The agreement specifies that CREA, along with Boards and Associations cannot prevent or discriminate against “mere postings” or against members who offer mere postings. CREA has always maintained its rules do no such thing.
So what has changed?
Brokerages that offered discount services to Sellers have always existed before this decision. Now, if these brokerages are licensed and members of RECO and TREB, they can provide their services on the MLS online with mere postings. These Brokerages offer minimum representation and minimum service. It’s important to be clear that a Seller cannot post a home on the MLS without a licensed Realtor. Do people really believe the MLS sells property? Consumers will quickly realize the MLS is nothing more than another advertising tool that happens to be on the internet but it doesn’t magically sell property.
What does this mean to Sellers?
If they want to represent themselves, they may now instruct their minimum service Realtor, to merely post their home on the MLS and allow another member to approach them, negotiate the real estate transaction and their own fee directly. This in no way means that the Buyer’s agent is interfering with a MLS listing agreement. The interesting point here is that the Buyer’s agent will be working for the best interest of the Buyer and has no fiduciary duty to the Seller. In the event the Seller refuses to compensate the Buyers agent, any offer will definitely be presented for less than the value to adjust for this and the Buyer will compensate the agent. I’m confident many lending institutions are now working to create ways to finance this as part of the closing costs.
So what is the Seller really saving?
Nothing and in essence are opening themselves to liability and the potential to leave a lot of money on the table. Most Private sellers and private Buyers that are in the market are looking to save the same Realtor fee. Someone has to give it up so who’s it going to be? Advertising on MLS with limited representation is only another form of advertising.
What does this mean for Buyers?
Nothing. Searching any type of consumer MLS web site will not show them which properties are mere postings and Realtor.ca will remain a secondary web site search tool for buyers.

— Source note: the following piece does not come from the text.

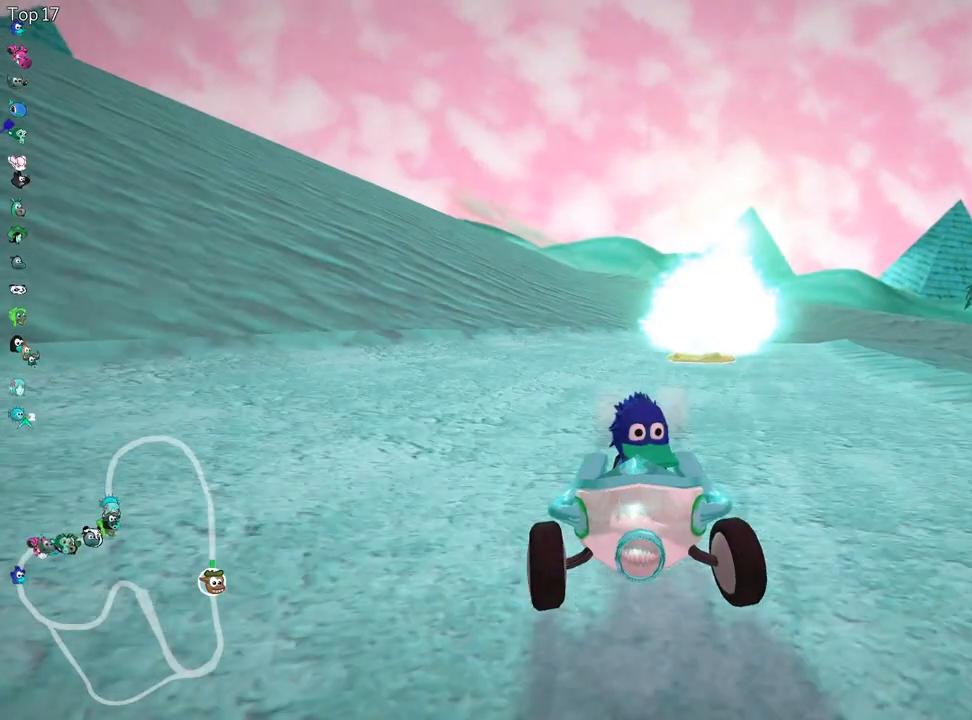
{"keys": ["look"], "events": []}
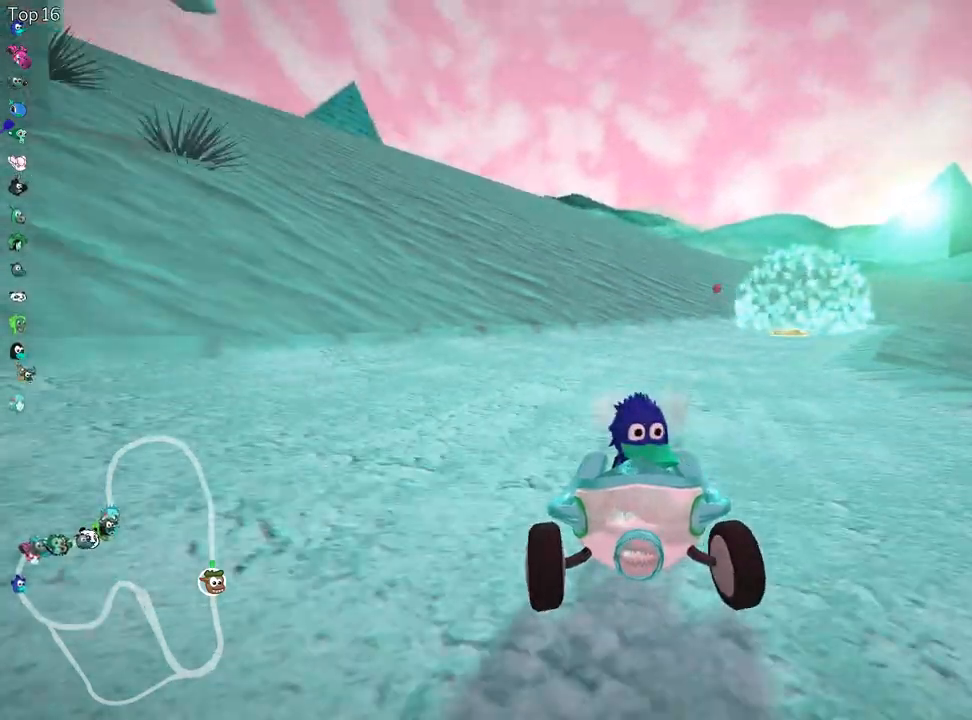
{"keys": [], "events": [[450, "look", "up"]]}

What does this mean for agents?
A Realtor in a minimum representation scenario, is still 100% responsible for the accuracy of the information they post. They must still retain a trust account even if they need to pay a co-operating Realtor $1. They will still be required to administer the entire transaction. This type of Realtor will not be there to protect the client and only providing very limited representation. A full service Realtor will continue to provide outstanding value because its their career. For the full service Realtor, this is an amazing opportunity to find more property not readily available in the private world. A buyer “client” working with this full service Realtor will have more inventory to choose from and someone who’s experienced to negotiate on their behalf.
What happens from here?
Its business as usual. The industry hasn’t changed. What percentage of sales are For Sale By Owner? Under 10%. What do they do if they can’t sell? List with an agent. Sure there will be a little more leg work for the Realtor and more forms introduced to protect all parties involved. Especially the “you’re on your own because you’ve been explained limited representation” form. Most Sellers that try this Minimum Service route will convert when they realize just how difficult it is to sell and act as their own agent. I even didn’t sell my own house and I’m a Realtor of 22 years. Buyers will need to be educated of all their options, they will quickly realize that these sellers are at a tremendous disadvantage and having a Realtor assist them is even more beneficial.

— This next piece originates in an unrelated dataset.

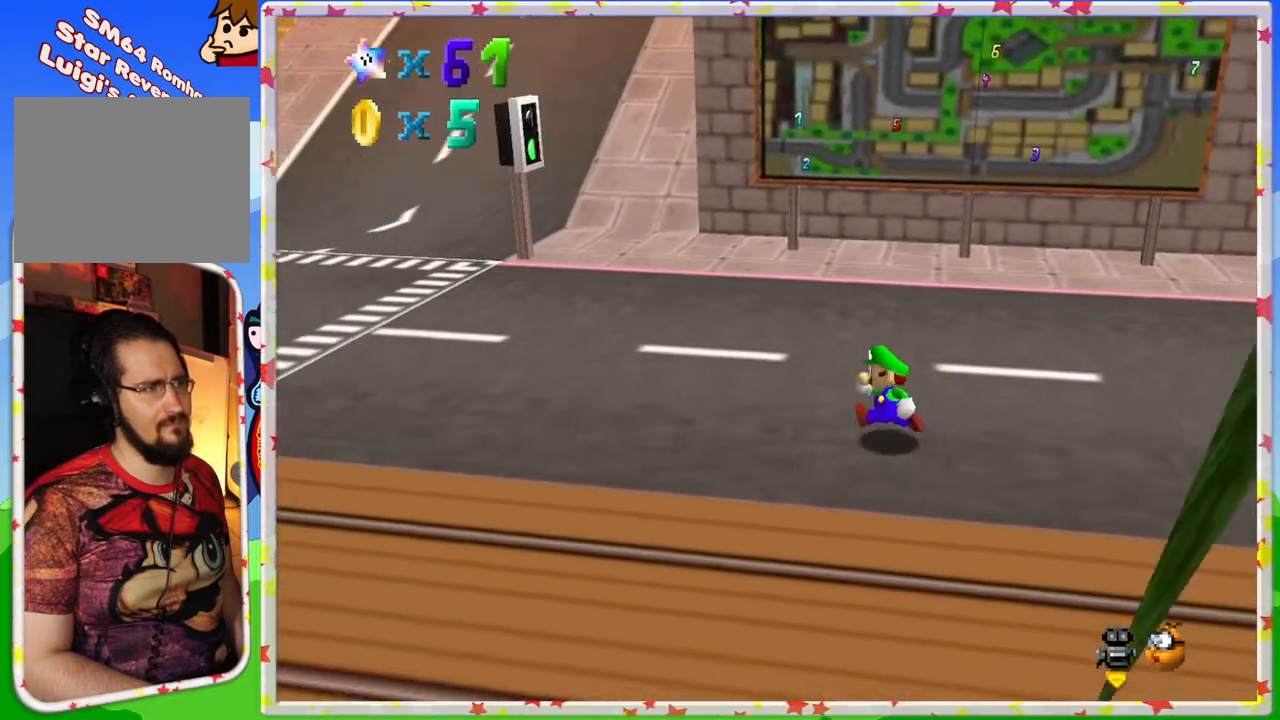
Gameplay with a controller (Nintendo layout); each line is a JSON object with the inputs held at the frame after it. "events" lists button and stick changes between this image and that frame as [ms after this image, input, new state], when the widget could be followed in between. Not read: L3 R3.
{"buttons": ["C_UP"], "left_stick": "center", "events": [[33, "left_stick", "up"], [267, "left_stick", "center"], [417, "C_UP", "down"]]}
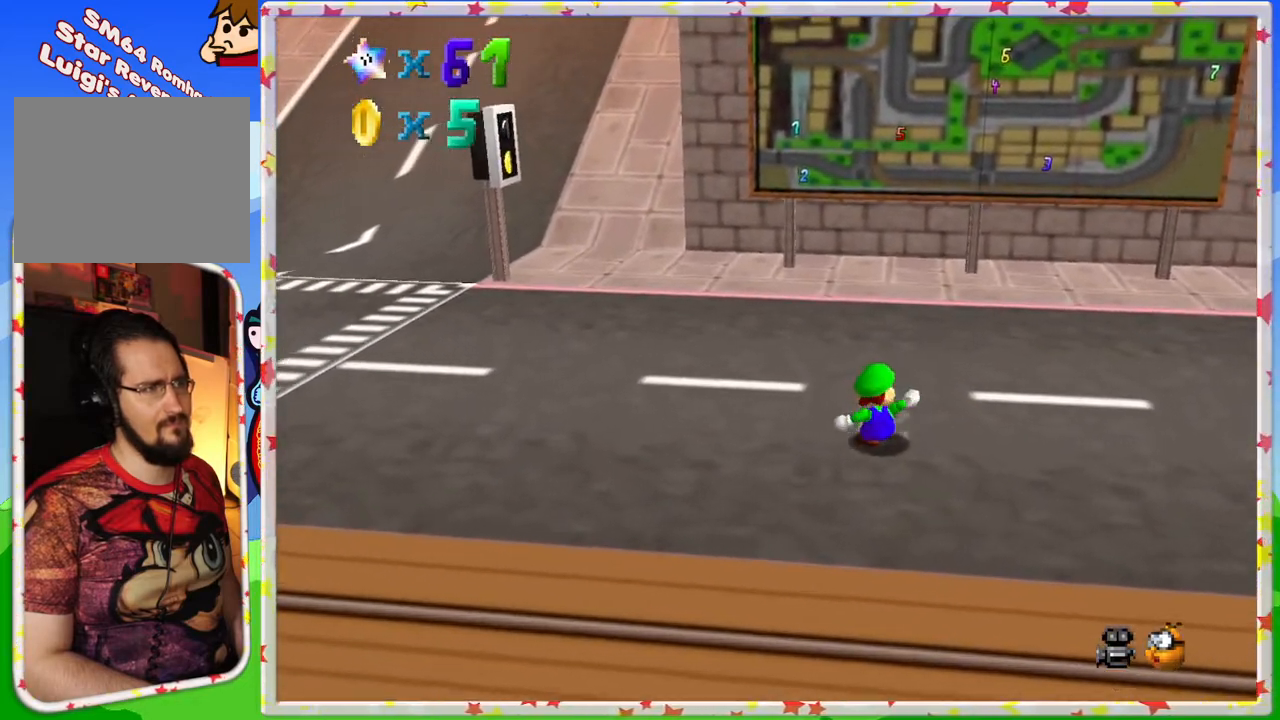
{"buttons": [], "left_stick": "center", "events": [[33, "C_UP", "up"], [117, "C_UP", "down"], [267, "C_UP", "up"], [333, "C_UP", "down"], [467, "C_UP", "up"]]}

These models and discount brokerages have always been here. Discounted services and Brokerages have always and will always exist. Agents have always been able to set their fee. When an agent offers a commission to a co-operating broker, do we ever know what the listing Realtor receives anyway?
After reviewing all the changes and the pitfalls associated with minimum representation options, there is absolutely no way we would consider or be anything less than Full Representation, Full Service Realtors and Brokerage. Why? Because our clients come 1st!